Do some gardening, but not enough. I am going to try putting a hoop house over my raised beds that I am slowly getting on line. They are 120 square feet total in 3 beds. Rain and cold is too hard to keep up with so would rather water and try to control temperature some. Anyone with any pointers or suggestions,I would be pleased to hear them. I am going toward raised beds to get away from some of the back pain and cut back on wild weeds that grow here. Some of which we harvest. Also hoping to extend growing season. Thanks in advance.


----------



## Meerkat (May 31, 2011)

Hoop house really works good for us over our raised beds. We have harvested 3 crops of mustard greens in one and some really nice broccoli in the other.

Temps got down to 15 one night and with these little oil lanterns if kept them alive and growing. Kerosene lanterns is what we use to call them. They have a glass globe and will burn all night for about 25 cent worth of lamp oil or kerosene, we use lamp oil because of smell but kerosene will work in a pinch. Of course its over $400 a gal,now.

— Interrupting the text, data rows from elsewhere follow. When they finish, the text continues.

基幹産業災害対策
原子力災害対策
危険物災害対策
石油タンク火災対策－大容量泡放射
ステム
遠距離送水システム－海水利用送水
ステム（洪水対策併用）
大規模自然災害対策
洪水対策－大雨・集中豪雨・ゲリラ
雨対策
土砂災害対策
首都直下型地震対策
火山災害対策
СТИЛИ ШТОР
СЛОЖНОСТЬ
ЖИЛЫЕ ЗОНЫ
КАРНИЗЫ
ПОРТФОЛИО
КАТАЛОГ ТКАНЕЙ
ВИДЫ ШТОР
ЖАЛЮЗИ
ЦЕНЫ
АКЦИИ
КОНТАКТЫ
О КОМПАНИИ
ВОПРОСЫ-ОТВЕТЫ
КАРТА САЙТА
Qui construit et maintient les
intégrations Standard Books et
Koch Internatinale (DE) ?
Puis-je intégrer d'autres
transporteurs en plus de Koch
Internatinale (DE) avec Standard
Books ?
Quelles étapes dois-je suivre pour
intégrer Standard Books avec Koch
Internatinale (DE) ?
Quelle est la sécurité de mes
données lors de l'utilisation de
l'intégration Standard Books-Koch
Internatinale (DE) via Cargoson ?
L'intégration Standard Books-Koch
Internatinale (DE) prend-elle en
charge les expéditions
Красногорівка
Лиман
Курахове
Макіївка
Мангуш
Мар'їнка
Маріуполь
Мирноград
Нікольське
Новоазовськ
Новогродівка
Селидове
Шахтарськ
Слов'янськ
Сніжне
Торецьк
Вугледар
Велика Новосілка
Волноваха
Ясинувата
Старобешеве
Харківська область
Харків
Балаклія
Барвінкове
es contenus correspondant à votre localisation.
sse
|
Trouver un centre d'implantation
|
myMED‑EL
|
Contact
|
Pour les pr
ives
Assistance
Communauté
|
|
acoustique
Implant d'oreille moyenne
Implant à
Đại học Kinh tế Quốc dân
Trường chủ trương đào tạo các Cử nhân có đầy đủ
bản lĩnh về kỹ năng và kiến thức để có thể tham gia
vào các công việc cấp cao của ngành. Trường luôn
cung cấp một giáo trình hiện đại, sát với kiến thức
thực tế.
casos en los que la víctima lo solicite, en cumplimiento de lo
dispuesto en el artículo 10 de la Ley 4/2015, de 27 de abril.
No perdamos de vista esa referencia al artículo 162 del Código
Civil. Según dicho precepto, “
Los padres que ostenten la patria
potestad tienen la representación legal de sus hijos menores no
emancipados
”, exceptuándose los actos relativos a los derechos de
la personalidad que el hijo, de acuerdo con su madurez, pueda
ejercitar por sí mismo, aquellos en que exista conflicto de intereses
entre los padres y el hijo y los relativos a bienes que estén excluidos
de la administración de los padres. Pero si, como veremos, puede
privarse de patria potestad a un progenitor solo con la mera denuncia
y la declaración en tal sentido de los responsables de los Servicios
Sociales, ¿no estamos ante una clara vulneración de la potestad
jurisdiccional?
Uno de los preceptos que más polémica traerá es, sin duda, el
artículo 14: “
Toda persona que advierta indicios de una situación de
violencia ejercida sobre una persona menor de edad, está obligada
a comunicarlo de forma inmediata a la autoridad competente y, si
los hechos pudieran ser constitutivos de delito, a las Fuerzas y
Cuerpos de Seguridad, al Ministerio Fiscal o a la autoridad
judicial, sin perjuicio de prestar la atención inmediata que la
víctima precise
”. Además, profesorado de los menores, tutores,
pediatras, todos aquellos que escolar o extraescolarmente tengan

Oil lamps with the glass globes really did the trick for us. Of course you have to uncover them soon as the sun comes out or they will burn up the plants.








[/URL][/IMG]


----------



## Meerkat (May 31, 2011)

Here is the crop, we use every bit of the plant. The leaves and stems make good greens. We cut the woody part off some of the stems.


----------



## brucehylton (Nov 6, 2010)

That is what I want to do someday. I don't do good with the snow and rain we are having. Does look like a warming trend coming.


----------



## crabapple (Jan 1, 2012)

We used 2 X 4 frame & 6 mil clear plastic for hard wood cutting.
I have used soft metal or thin wall steel conduit to make hoop houses.
Concrete wire (150' X 5')for about $110.00 will work too.

I hope to try early planting with black plastic on the soil to warm it & hoop house/ solar hot house to get a jump on Spring by a few weeks.
Then plant new plant every 7 days to see if any late plant can caught up with the BP bed before the plant fruit.
If it works I will do it every year, if not then I will know what not to do.


----------



## Jewel (Sep 6, 2014)

Until I can get my greenhouse done I make coldframes with raised beds and old glass doors. The first year I just laid the doors on and raised or lowered as needed with rocks or wood. The next year I added hinges and handles which made it much easier to manage.

In Washington your winters are probably colder for longer periods of time so you might insulate around the raised beds with old hay or straw bales. They work wonderfully and come spring you can use them as mulch or plant right in them.


----------